Although The Dead Zone is never explicit about the mechanism of Johnny's new abilities, there's definitely nothing spiritual at work here -- no god or demon has reached beyond the veil to gift this sight to Mr. Smith.  The car accident that put him in a coma and cost him five years simply damaged his brain.  Whether it's a tumor, a clot, or tissue damage is irrelevant -- the fact is that the "Johnny Smith" that got in his car that night is not the same "Johnny Smith" that awoke in a hospital bed five years later.  And the clairvoyance is only the most telling change.  Cronenberg, with a light and subtle hand, makes it clear that he has changed in more fundamental ways than he even recognizes: following the accident Johnny dresses more severely, wears his hair differently, and holds himself with a different posture.  He talks with a different cadence, has difficultly relating to those around him, and no longer adheres to the religion that, at film's beginning, had him rejecting the amorous advances of his girlfriend.  The transformative power of physical corruption is no less horrifying here for it being reflected in the psychological rather than the physiological, as any one who has watched a loved one deal with a disease such as Alzheimer's will surely agree.


Smith's clairvoyant visions are like seizures in their physical manifestation

Christopher Walken is like the platonic ideal of the 1980's Cronenberg hero.  Like James Woods before him, and Jeff Goldblum and John Malkovich after him, Walken is an actor who possesses genuine "movie-star" charisma that never quite hides the reptilian qualities to his manner.  This is perhaps a necessary qualification to play these roles that compel audiences to watch in both horror and sympathy as what makes these men recognizably, socially human is stripped away.  Cronenberg has said of his films of this era that in making them he "related to the disease."  Thus, there's something of the romanticized outsider in Cronenberg's post-humans and homo sapiens in extremis.   It's hard to miss the fact, after all, that the visible aspects of Walken's post-coma transformation make him look like noone so much as Cronenberg himself.

Although Walken dominates the proceedings, Cronenberg stocked the cast with ringers who all acquit themselves well.  Brooke Adams (Days of Heaven) as Johnny's girlfriend Sarah is tasked with being the film's emotional anchor; she compellingly suggests her character's mixed emotional reaction to Johnny's return and difficulties relating to him after the fact.  The always welcome Herbert Lom (A Shot in the Dark) plays Johnny's physician, Dr.

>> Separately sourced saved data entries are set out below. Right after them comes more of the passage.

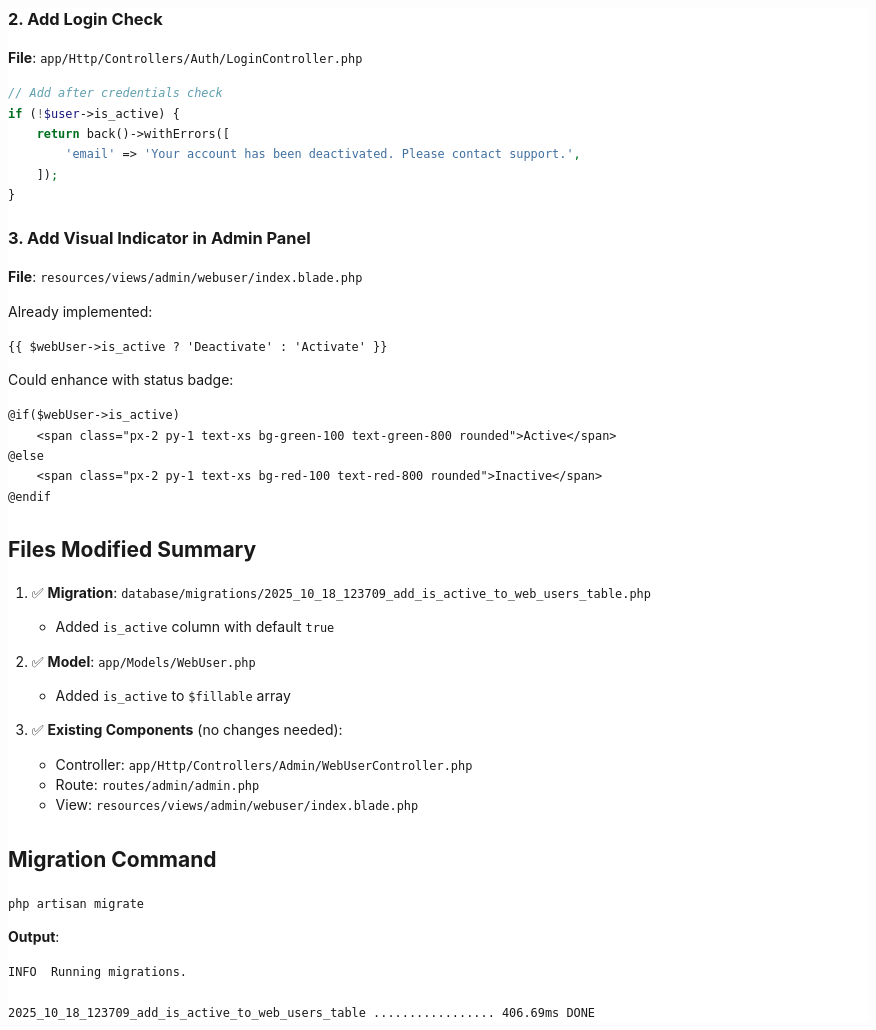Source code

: ### 2. Add Login Check
**File**: `app/Http/Controllers/Auth/LoginController.php`

```php
// Add after credentials check
if (!$user->is_active) {
    return back()->withErrors([
        'email' => 'Your account has been deactivated. Please contact support.',
    ]);
}
```

### 3. Add Visual Indicator in Admin Panel
**File**: `resources/views/admin/webuser/index.blade.php`

Already implemented:
```blade
{{ $webUser->is_active ? 'Deactivate' : 'Activate' }}
```

Could enhance with status badge:
```blade
@if($webUser->is_active)
    <span class="px-2 py-1 text-xs bg-green-100 text-green-800 rounded">Active</span>
@else
    <span class="px-2 py-1 text-xs bg-red-100 text-red-800 rounded">Inactive</span>
@endif
```

## Files Modified Summary

1. ✅ **Migration**: `database/migrations/2025_10_18_123709_add_is_active_to_web_users_table.php`
   - Added `is_active` column with default `true`

2. ✅ **Model**: `app/Models/WebUser.php`
   - Added `is_active` to `$fillable` array

3. ✅ **Existing Components** (no changes needed):
   - Controller: `app/Http/Controllers/Admin/WebUserController.php`
   - Route: `routes/admin/admin.php`
   - View: `resources/views/admin/webuser/index.blade.php`

## Migration Command

```bash
php artisan migrate
```

**Output**:
```
INFO  Running migrations.

2025_10_18_123709_add_is_active_to_web_users_table ................. 406.69ms DONE
```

Weizak, as the man who diagnoses the nature of Johnny's new abilities.  His character is essentially a cypher, a construct that serves the purpose of grounding Johnny's clairvoyance in reason and physiology rather than spirituality, but Lom is game and ensures these scenes are consistently engrossing.

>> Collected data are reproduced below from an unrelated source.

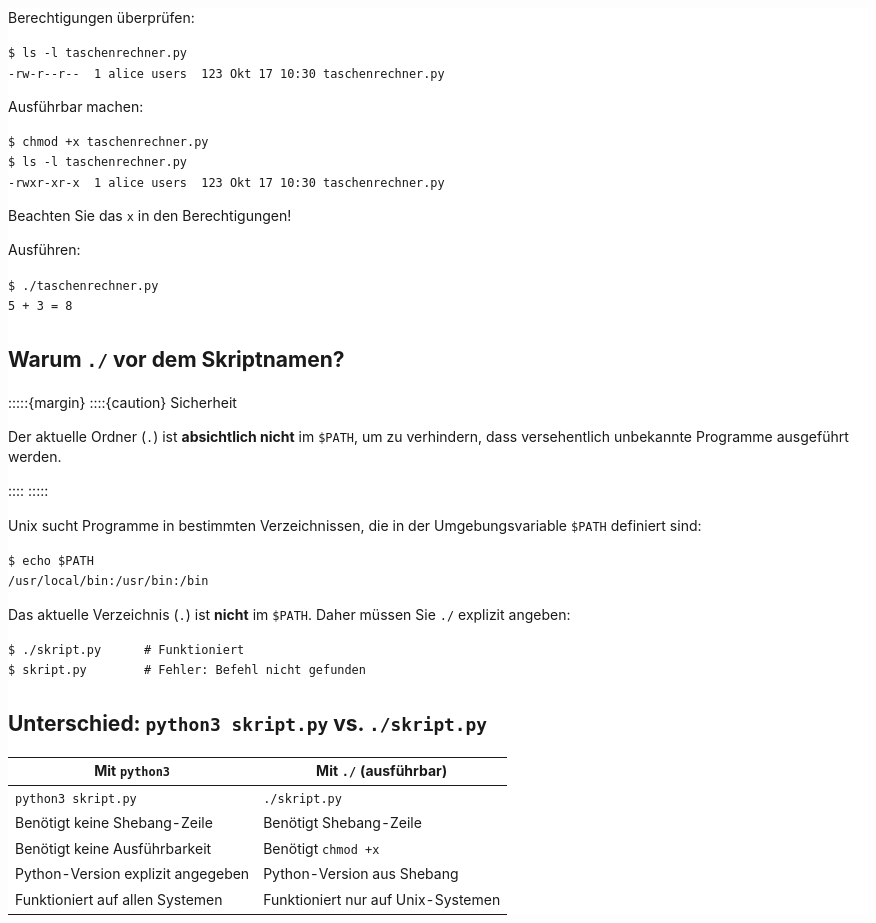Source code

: Berechtigungen überprüfen:

```console
$ ls -l taschenrechner.py
-rw-r--r--  1 alice users  123 Okt 17 10:30 taschenrechner.py
```

Ausführbar machen:

```console
$ chmod +x taschenrechner.py
$ ls -l taschenrechner.py
-rwxr-xr-x  1 alice users  123 Okt 17 10:30 taschenrechner.py
```

Beachten Sie das `x` in den Berechtigungen!

Ausführen:

```console
$ ./taschenrechner.py
5 + 3 = 8
```

## Warum `./` vor dem Skriptnamen?

:::::{margin}
::::{caution} Sicherheit

Der aktuelle Ordner (`.`) ist **absichtlich nicht** im `$PATH`, um zu
verhindern, dass versehentlich unbekannte Programme ausgeführt werden.

::::
:::::

Unix sucht Programme in bestimmten Verzeichnissen, die in der Umgebungsvariable
`$PATH` definiert sind:

```console
$ echo $PATH
/usr/local/bin:/usr/bin:/bin
```

Das aktuelle Verzeichnis (`.`) ist **nicht** im `$PATH`. Daher müssen Sie `./`
explizit angeben:

```console
$ ./skript.py      # Funktioniert
$ skript.py        # Fehler: Befehl nicht gefunden
```

## Unterschied: `python3 skript.py` vs. `./skript.py`

| Mit `python3`                     | Mit `./` (ausführbar)              |
| --------------------------------- | ---------------------------------- |
| `python3 skript.py`               | `./skript.py`                      |
| Benötigt keine Shebang-Zeile      | Benötigt Shebang-Zeile             |
| Benötigt keine Ausführbarkeit     | Benötigt `chmod +x`                |
| Python-Version explizit angegeben | Python-Version aus Shebang         |
| Funktioniert auf allen Systemen   | Funktioniert nur auf Unix-Systemen |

Martin Sheen as Greg Stillson: Do not vote for this man
Martin Sheen plays Greg Stillson, a right-wing extremist third-party candidate whose terrifying political future is the catalyst for Johnny's final transformation.  Watching this performance today it's impossible not to compare Sheen's performance as Stillson to his role as President Bartlet in The West Wing.  If Bartlet is the idealization of American democracy in human form, the embodiment of our best dreams about our political system, Stillson is the manifestation of our worst post-Watergate nightmares.  It's hard to say what is more terrifying about Stillson's particular madness:  the lengths to which he will go or the fact that the national spotlight is unable to illuminate it.  If Stillson's psychopathy is invisible until it's too late, despite the eyes of the nation being upon him, how do we trust in the stability, the recognizably "human," in anyone?